Wednesday, November 30, 2016

Where I've Been

Hi! I know I went ghost after Octoberfest was over (this appears to be a recurring theme with me after I do a month-long promotion, huh? lol) and even though I'm quite sure nobody noticed, I still wanted to explain in the off, very rare chance that someone did. In the first few days after Octoberfest, my primary concern was finishing all of my late posts in the series and keeping TNT going. At some point, I realized I didn't feel like watching any movies this month so I was a bit undecided about it. By the time the month's 2nd TNT came up, our election had just happened and the results left me in a funk that honestly, I'm just now starting to come out of, so TNT was definitely off the table for November at that point. Maybe I sound dramatic, but there was this level of terror and uncertainty following the election and I debated continuing anything at all for a few days. Everything I read online made the future sound near apocalyptic and my entire livelihood as an African-American, as a woman, as a disabled person on government assistance, seemed to be up in the air. 

And there are no guarantees that it isn't still up in the air. There are no guarantees or promises that it won't be every bit as apocalyptic as I initially feared. But life has no guarantees or promises. Even though Obama didn't do all he said he would do, there was still a level of safety there for me. I know that there were others who probably felt the fear I do now when he was elected both times and while I don't understand why, it's not for me to judge. For me, there was safety. But that security blanket, that sense of safety, was completely obliterated for me following the election. For the first few days following that night, I didn't have the desire or energy to write. Writing about vintage was the absolute last thing on my mind, even more so because history, which is a large part of my view on vintage, is a painful reminder that in some ways, as much as things change they stay the same. Many of my favorite decades take place during a time where things were segregated, where Blacks and other minorities weren't free to go where we pleased as we pleased. But I don't often talk about that. I try my hardest not to, because for the longest time I thought that we'd moved past that as a country. But the events following Election Night showed me that if I felt the country was already doing badly, it could certainly be a lot worse. I couldn't see the logic in hopping on here, talking about times gone by, and continuing to ignore the racial tension so I can focus on the pretty things. What POC went through (and in some places, are going through now) was not pretty. It wasn't fun, it wasn't safe and it wasn't pretty. That I know from experience. I wasn't sure if I was supposed to start talking about these things, in an effort to bring awareness in a way that made sense for this blog, but to continue to not talk about them seemed like intentionally pulling the wool over my eyes and I found myself feeling conflicted. 
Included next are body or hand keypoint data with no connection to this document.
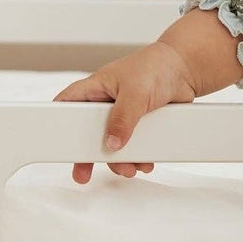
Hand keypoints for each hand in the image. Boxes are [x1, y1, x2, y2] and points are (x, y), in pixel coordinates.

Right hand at [52, 42, 196, 184]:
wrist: (186, 71)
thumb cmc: (157, 67)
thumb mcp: (136, 93)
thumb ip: (123, 118)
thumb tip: (112, 143)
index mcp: (95, 89)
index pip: (66, 105)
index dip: (58, 124)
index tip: (56, 146)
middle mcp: (106, 103)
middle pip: (88, 133)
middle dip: (88, 155)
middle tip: (82, 174)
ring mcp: (123, 115)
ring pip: (112, 143)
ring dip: (119, 160)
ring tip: (128, 169)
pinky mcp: (140, 125)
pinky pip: (134, 146)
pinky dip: (137, 157)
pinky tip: (144, 163)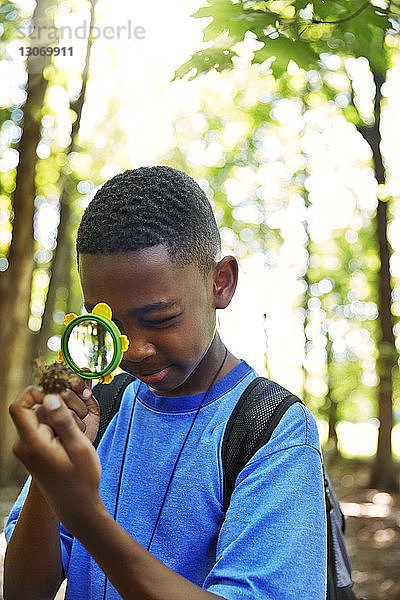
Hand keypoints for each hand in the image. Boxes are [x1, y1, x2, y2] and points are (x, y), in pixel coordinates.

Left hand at [9, 387, 103, 533]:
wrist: (77, 507)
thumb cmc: (82, 479)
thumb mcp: (79, 447)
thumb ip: (63, 421)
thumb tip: (49, 396)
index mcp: (32, 443)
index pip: (18, 405)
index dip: (35, 392)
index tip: (58, 396)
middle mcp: (24, 445)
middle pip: (33, 410)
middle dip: (56, 408)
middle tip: (78, 423)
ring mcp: (27, 449)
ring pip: (40, 418)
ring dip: (59, 419)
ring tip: (76, 436)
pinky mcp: (33, 452)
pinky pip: (42, 429)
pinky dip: (57, 428)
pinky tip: (72, 442)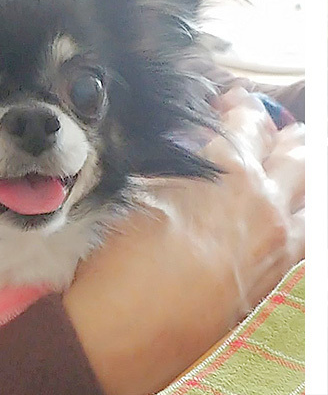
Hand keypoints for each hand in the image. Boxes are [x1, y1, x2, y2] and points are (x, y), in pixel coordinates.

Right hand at [63, 88, 304, 394]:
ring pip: (311, 192)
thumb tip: (182, 149)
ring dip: (301, 171)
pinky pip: (309, 239)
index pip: (245, 120)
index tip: (233, 103)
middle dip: (282, 134)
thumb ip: (169, 163)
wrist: (129, 327)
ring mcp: (277, 240)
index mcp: (224, 168)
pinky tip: (289, 216)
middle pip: (294, 150)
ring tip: (290, 164)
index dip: (240, 106)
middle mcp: (262, 199)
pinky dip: (303, 217)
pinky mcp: (275, 277)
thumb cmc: (121, 256)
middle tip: (268, 130)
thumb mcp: (134, 190)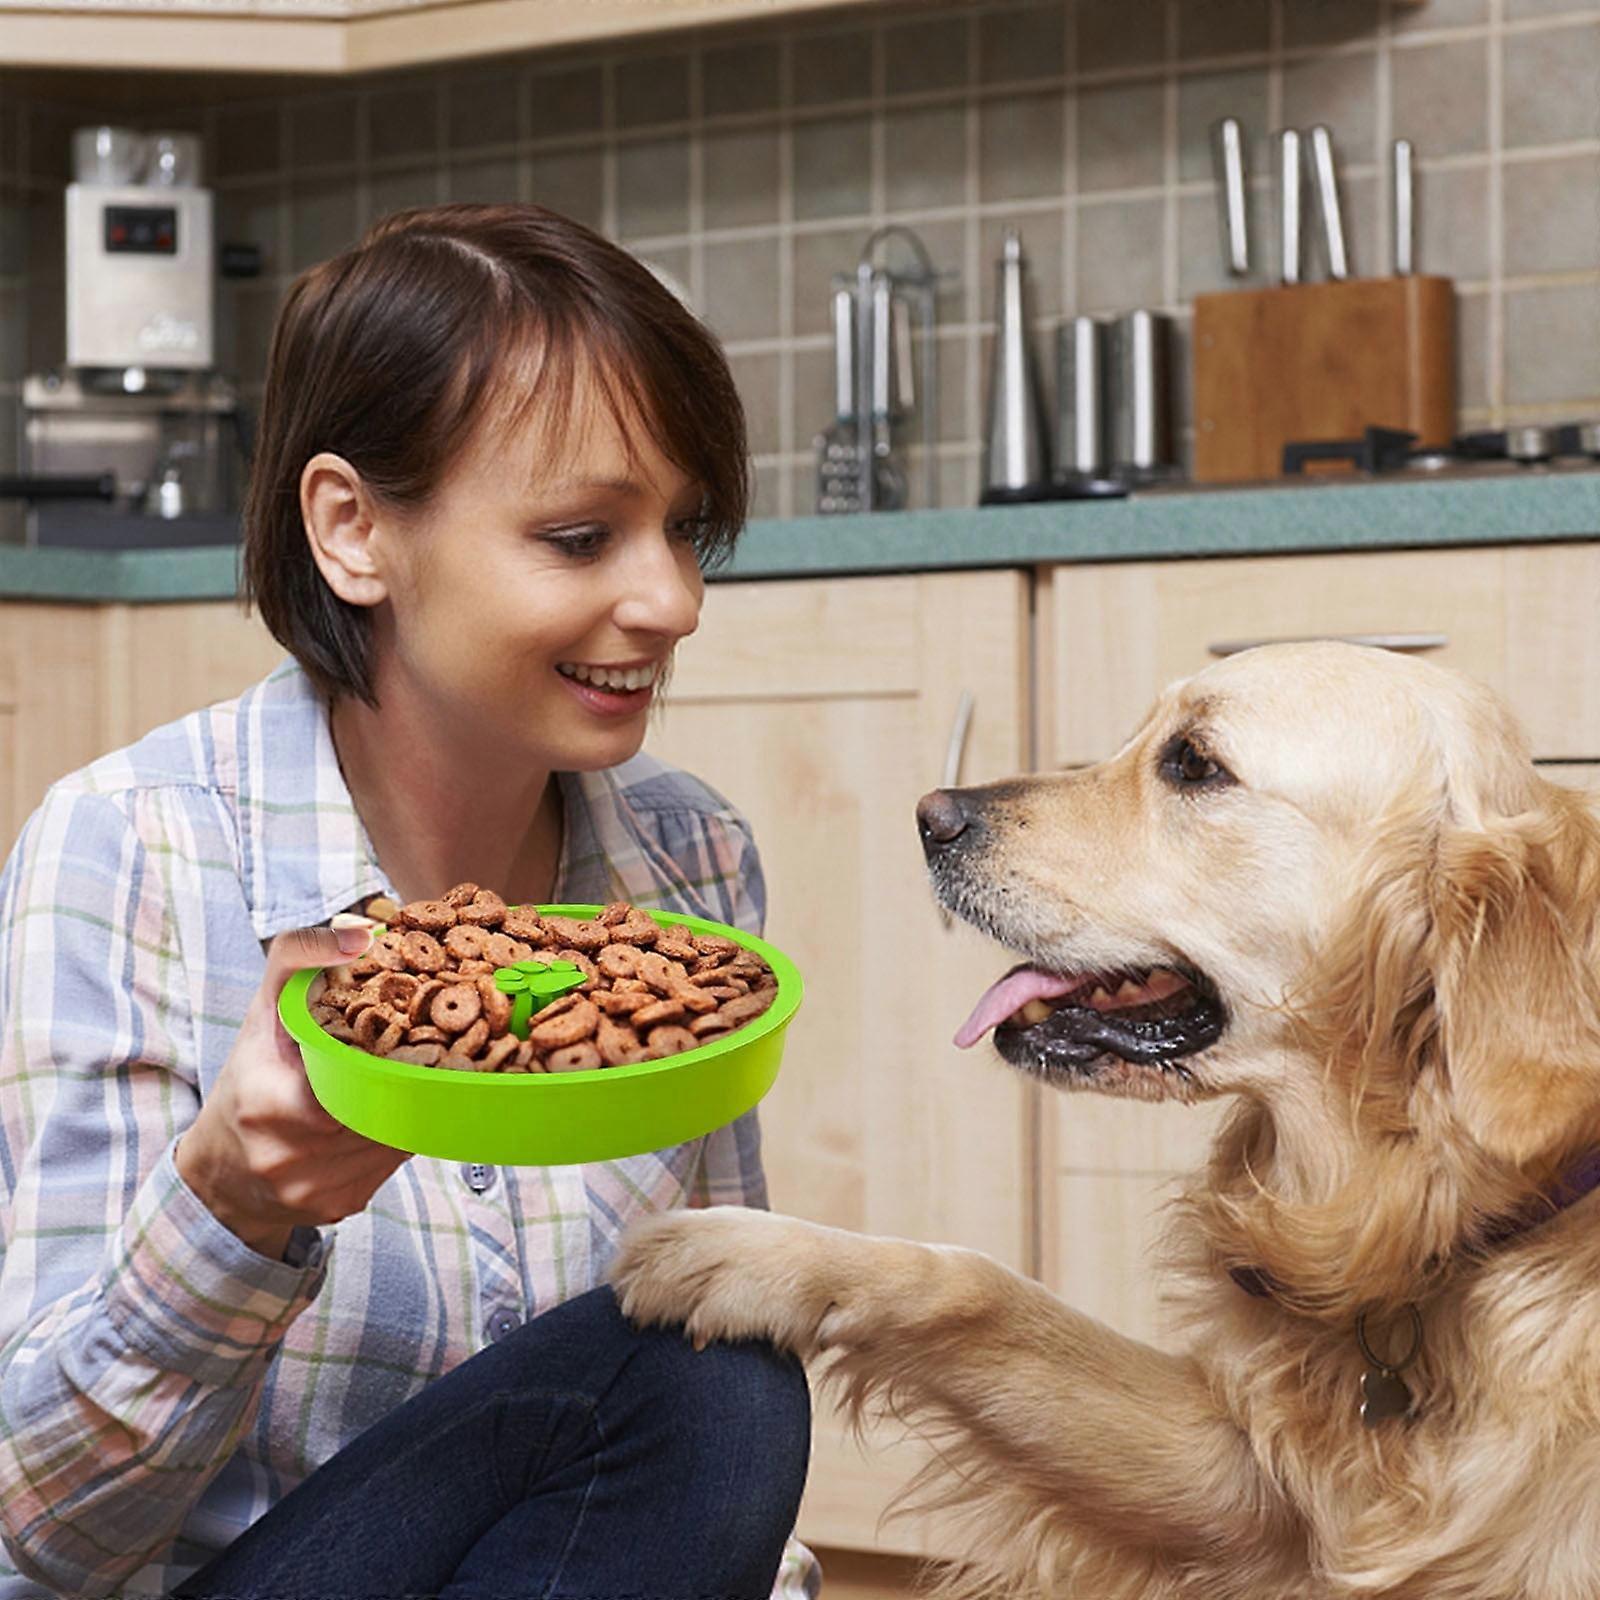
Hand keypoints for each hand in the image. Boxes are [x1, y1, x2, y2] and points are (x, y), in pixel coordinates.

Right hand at [176, 921, 412, 1261]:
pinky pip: (390, 1166)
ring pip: (395, 1138)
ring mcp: (316, 1190)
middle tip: (425, 1052)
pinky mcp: (338, 1210)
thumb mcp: (261, 1012)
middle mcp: (291, 1157)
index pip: (357, 1078)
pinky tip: (381, 1119)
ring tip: (401, 1082)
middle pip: (384, 1108)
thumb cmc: (247, 1079)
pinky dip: (394, 1138)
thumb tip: (360, 933)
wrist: (218, 1173)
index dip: (391, 1056)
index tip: (412, 1035)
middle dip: (404, 1080)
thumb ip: (299, 958)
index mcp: (270, 1105)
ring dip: (404, 1110)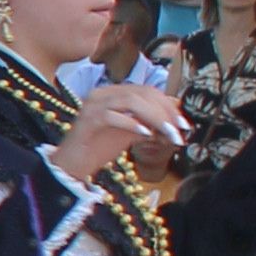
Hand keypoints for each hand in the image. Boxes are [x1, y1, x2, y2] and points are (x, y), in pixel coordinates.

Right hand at [48, 88, 180, 189]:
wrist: (72, 164)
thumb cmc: (99, 148)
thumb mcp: (130, 132)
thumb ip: (149, 123)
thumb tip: (174, 120)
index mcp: (113, 93)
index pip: (147, 91)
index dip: (168, 105)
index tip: (183, 124)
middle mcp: (102, 93)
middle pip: (141, 93)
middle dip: (165, 112)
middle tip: (180, 131)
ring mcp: (93, 104)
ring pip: (130, 101)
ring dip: (154, 117)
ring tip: (168, 133)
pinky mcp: (87, 119)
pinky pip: (112, 116)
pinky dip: (131, 124)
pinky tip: (145, 134)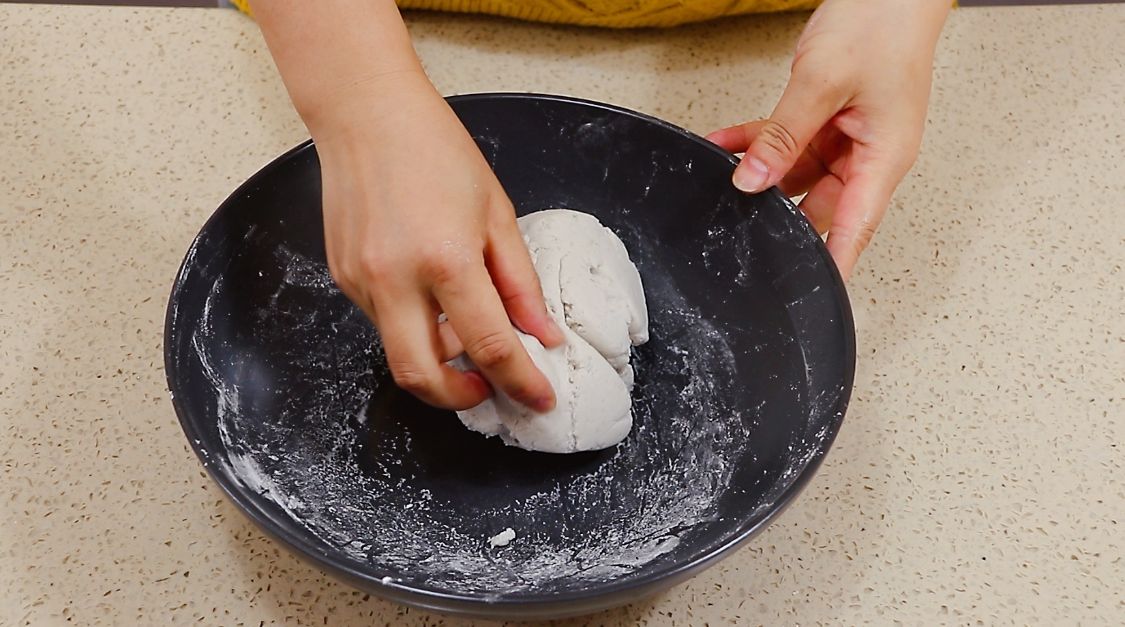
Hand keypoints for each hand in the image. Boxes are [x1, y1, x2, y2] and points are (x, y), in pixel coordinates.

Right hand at [312, 72, 563, 410]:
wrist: (366, 114)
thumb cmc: (436, 151)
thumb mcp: (496, 213)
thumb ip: (520, 283)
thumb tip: (542, 333)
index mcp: (446, 260)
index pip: (489, 347)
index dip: (520, 381)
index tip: (540, 399)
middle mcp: (395, 280)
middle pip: (423, 378)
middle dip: (460, 398)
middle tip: (488, 387)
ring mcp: (361, 282)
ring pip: (398, 352)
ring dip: (436, 359)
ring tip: (462, 329)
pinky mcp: (342, 276)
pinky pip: (381, 322)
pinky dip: (411, 326)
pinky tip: (428, 294)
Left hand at [708, 0, 948, 278]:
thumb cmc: (882, 27)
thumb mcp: (822, 84)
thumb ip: (783, 135)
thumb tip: (752, 180)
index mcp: (884, 158)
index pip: (853, 228)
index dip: (831, 265)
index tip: (808, 292)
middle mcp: (868, 156)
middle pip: (818, 206)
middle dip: (777, 212)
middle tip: (739, 224)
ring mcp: (847, 139)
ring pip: (795, 175)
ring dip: (760, 172)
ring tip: (726, 173)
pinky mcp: (828, 120)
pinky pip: (786, 142)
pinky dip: (757, 142)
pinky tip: (726, 145)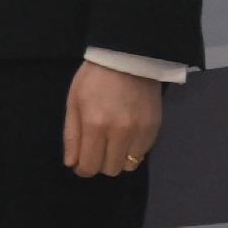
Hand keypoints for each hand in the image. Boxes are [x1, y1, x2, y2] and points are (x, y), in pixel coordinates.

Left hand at [63, 60, 164, 178]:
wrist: (128, 58)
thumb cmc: (94, 79)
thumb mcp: (74, 103)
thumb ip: (72, 136)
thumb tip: (71, 163)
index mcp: (95, 125)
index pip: (90, 165)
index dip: (82, 169)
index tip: (80, 164)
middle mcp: (120, 133)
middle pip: (110, 169)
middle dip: (99, 164)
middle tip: (95, 150)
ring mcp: (141, 131)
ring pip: (128, 165)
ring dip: (117, 159)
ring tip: (111, 144)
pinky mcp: (155, 128)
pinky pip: (142, 153)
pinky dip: (132, 151)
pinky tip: (125, 137)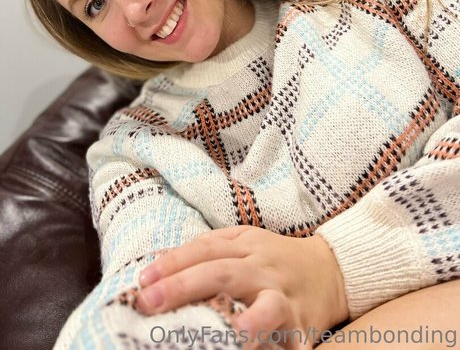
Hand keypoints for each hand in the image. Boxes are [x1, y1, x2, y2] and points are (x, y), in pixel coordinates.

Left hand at [136, 226, 348, 348]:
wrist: (330, 270)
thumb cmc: (275, 257)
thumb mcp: (245, 241)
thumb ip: (210, 247)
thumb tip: (163, 262)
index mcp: (248, 245)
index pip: (205, 249)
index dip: (173, 263)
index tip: (143, 280)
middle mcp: (265, 268)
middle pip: (223, 272)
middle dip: (184, 286)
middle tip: (149, 302)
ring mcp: (286, 298)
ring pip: (268, 305)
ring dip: (250, 319)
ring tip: (230, 332)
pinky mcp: (303, 326)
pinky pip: (292, 340)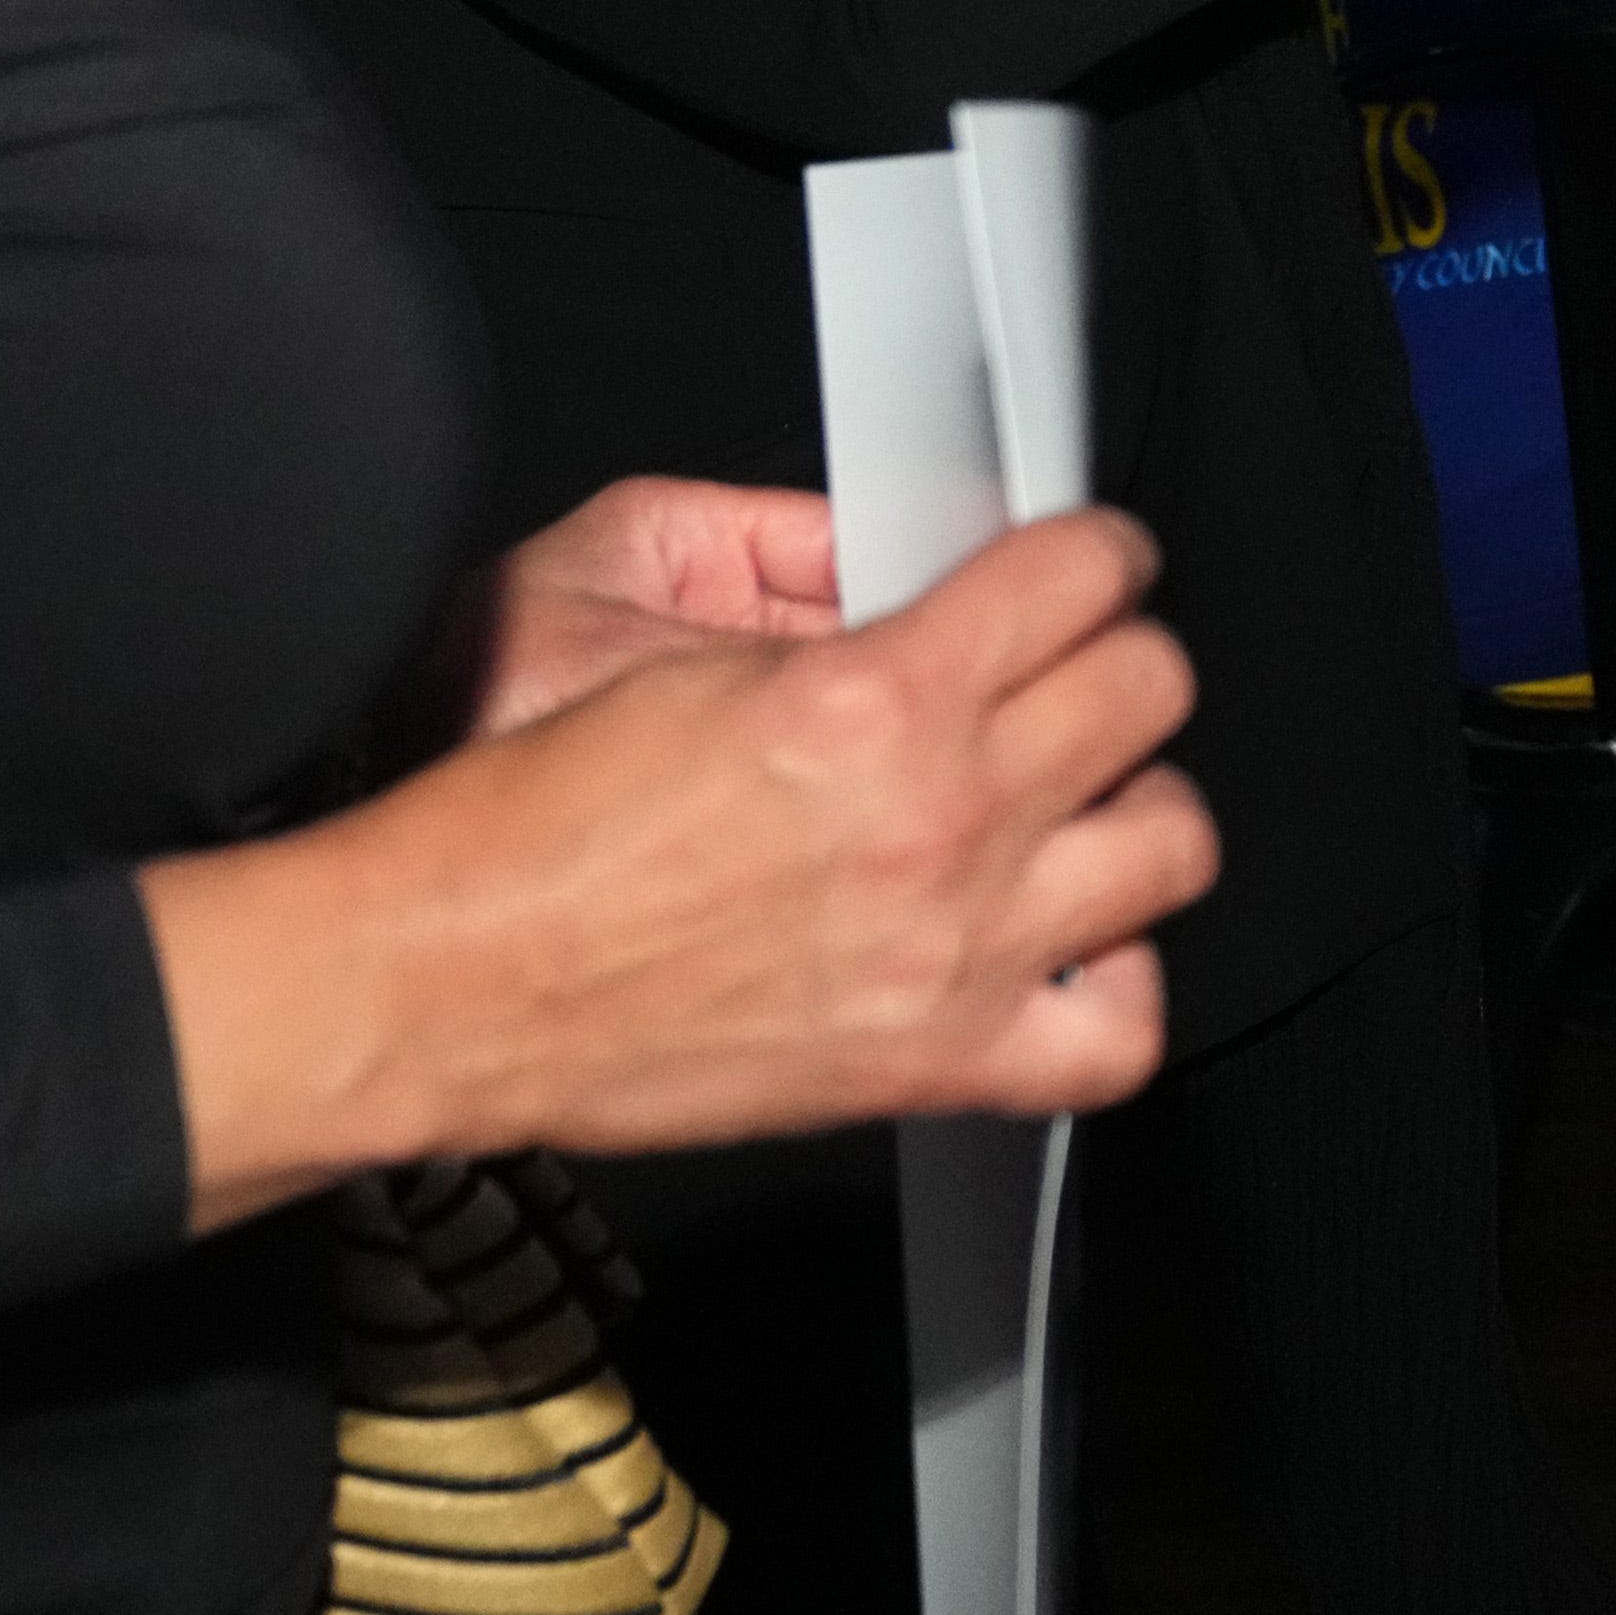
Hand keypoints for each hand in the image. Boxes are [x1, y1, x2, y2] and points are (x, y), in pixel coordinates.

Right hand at [145, 506, 1214, 1228]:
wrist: (442, 983)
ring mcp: (953, 948)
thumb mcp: (650, 626)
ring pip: (1173, 843)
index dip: (1092, 553)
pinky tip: (1067, 944)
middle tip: (1071, 671)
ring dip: (1138, 806)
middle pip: (1149, 690)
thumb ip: (803, 584)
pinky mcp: (932, 1061)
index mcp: (874, 694)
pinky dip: (1116, 986)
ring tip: (1080, 801)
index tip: (1084, 568)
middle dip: (1117, 658)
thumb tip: (903, 564)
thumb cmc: (523, 825)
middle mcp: (938, 818)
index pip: (1082, 572)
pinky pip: (1118, 1034)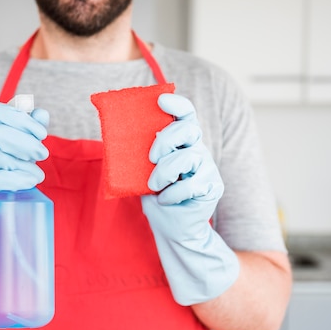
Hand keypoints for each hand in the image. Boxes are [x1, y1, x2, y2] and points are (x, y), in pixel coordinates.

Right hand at [0, 103, 49, 273]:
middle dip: (28, 145)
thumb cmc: (10, 158)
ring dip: (25, 166)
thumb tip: (42, 114)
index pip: (1, 112)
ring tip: (38, 175)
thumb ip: (32, 125)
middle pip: (1, 135)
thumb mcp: (23, 140)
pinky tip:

But I also don't want to make that the point of this site. Vintage for me is both a hobby and an source of escapism. I love history and certain things about vintage, but there are also things I detest about it and for the longest time, I didn't talk about them because I felt comfort in assuming we'd (mostly) moved away from those things in present-day. But have we really though? I feel this obligation now to at least mention the ugly parts, the real. Maybe not on a regular basis, but at some point. So there was this uncertainty with what I wanted to do with the blog, whether or not I even wanted to continue doing it, and I made myself have several damn seats until I got my head out of my ass about it. lol 

I'm still not completely out of my funk, but I'm not doing the most about it anymore. lol I'm not changing shit. Because I'm such an anxious person, fight or flight often results in flight for me. And that's what I was going to do here, for no good g*ddamn reason at all. I don't even have readers, the f*ck am I gonna leave for? LOL I think I will probably integrate more of the serious things into the blog over time, but I don't want this to become a politically charged blog. I don't want racial issues to become my mantle. I want to speak on the topic in general because being intentionally oblivious is dangerous in this day and age, but I don't want to become a voice for it. I stopped writing about my anxiety partially because I realized I didn't want that to become my 'thing.' I wanted to educate and support others, but I didn't want that to be the primary thing people associated me with. I don't want to be a voice for racial issues either, mainly because I don't know enough about all of them to speak as eloquently on the topic as I would like. Maybe that sounds bad, but I'm being honest. 

After all that died down, I turned my focus to RRNT, which as I continue to whine about, has been neglected in lieu of what I do over here. I'm going to learn how to balance these damn blogs one of these days. There are a lot of drafted posts that have yet to go up, so for December the focus on both blogs is going to be to finally publish a lot of those drafts. I call them the Vault posts, but really that's just my nice way of saying that I'm posting a bunch of late shit I hope you'll read. lol 


TL;DR=The election results made me question everything for awhile, I got in a funk and at the worst of it considered closing down my blogs for a combination of reasons, but after a few days I took my head out from its resting place between my bumcheeks and realized that running scared wasn't going to help anyone, least of all myself. Now I'm on the review blog cleaning out my drafted posts and publishing a few, and I'll be spending December doing the same over here when I'm finished. I considered doing a few new posts, but decided against it. 

Anyway, that's all I wanted to say. Thanks for reading and I'll see you soon.